### YOUR TASK
Copy out the text of every item below line for line, with no changes, and leave the pictures out of your answer.
↓
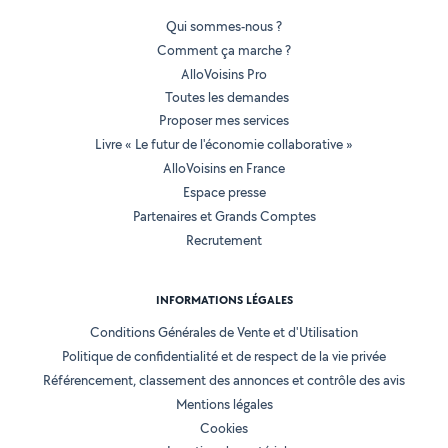
Qui sommes-nous ?
Comment ça marche ?
AlloVoisins Pro
Toutes les demandes
Proposer mes services
Livre « Le futur de l'économie collaborative »
AlloVoisins en France
Espace presse
Partenaires et Grands Comptes
Recrutement
INFORMATIONS LÉGALES
Conditions Générales de Vente et d'Utilisation
Politique de confidentialité et de respect de la vie privée
Référencement, classement des annonces et contrôle des avis
Mentions légales
Cookies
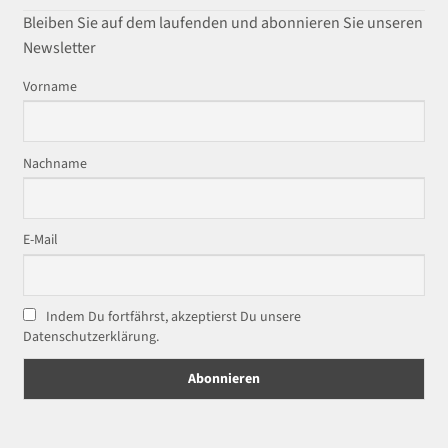
Bleiben Sie auf dem laufenden und abonnieren Sie unseren
Newsletter
Vorname
Nachname
E-Mail
Indem Du fortfährst, akzeptierst Du unsere
Datenschutzerklärung.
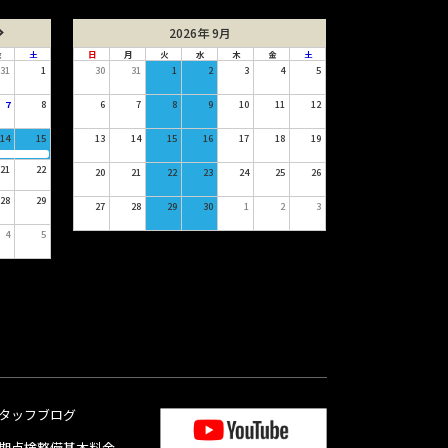
2026年 9月
金
土
日
月
火
水
木
金
土
31
1
30
31
1
2
3
4
5
7
8
6
7
8
9
10
11
12
14
15
13
14
15
16
17
18
19
21
22
20
21
22
23
24
25
26
28
29
27
28
29
30
1
2
3
4
5
タッフブログ
期点検整備基本料金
↑
### WRITTEN RESPONSE
Qui sommes-nous ?
Comment ça marche ?
AlloVoisins Pro
Toutes les demandes
Proposer mes services
Livre « Le futur de l'économie collaborative »
AlloVoisins en France
Espace presse
Partenaires et Grands Comptes
Recrutement
INFORMATIONS LÉGALES
Conditions Générales de Vente et d'Utilisation
Politique de confidentialité et de respect de la vie privée
Référencement, classement des annonces et contrôle des avis
Mentions légales
Cookies
Bleiben Sie auf dem laufenden und abonnieren Sie unseren
Newsletter
Vorname
Nachname
E-Mail
Indem Du fortfährst, akzeptierst Du unsere
Datenschutzerklärung.
2026年 9月
金
土
日
月
火
水
木
金
土
31
1
30
31
1
2
3
4
5
7
8
6
7
8
9
10
11
12
14
15
13
14
15
16
17
18
19
21
22
20
21
22
23
24
25
26
28
29
27
28
29
30
1
2
3
4
5
タッフブログ
期点検整備基本料金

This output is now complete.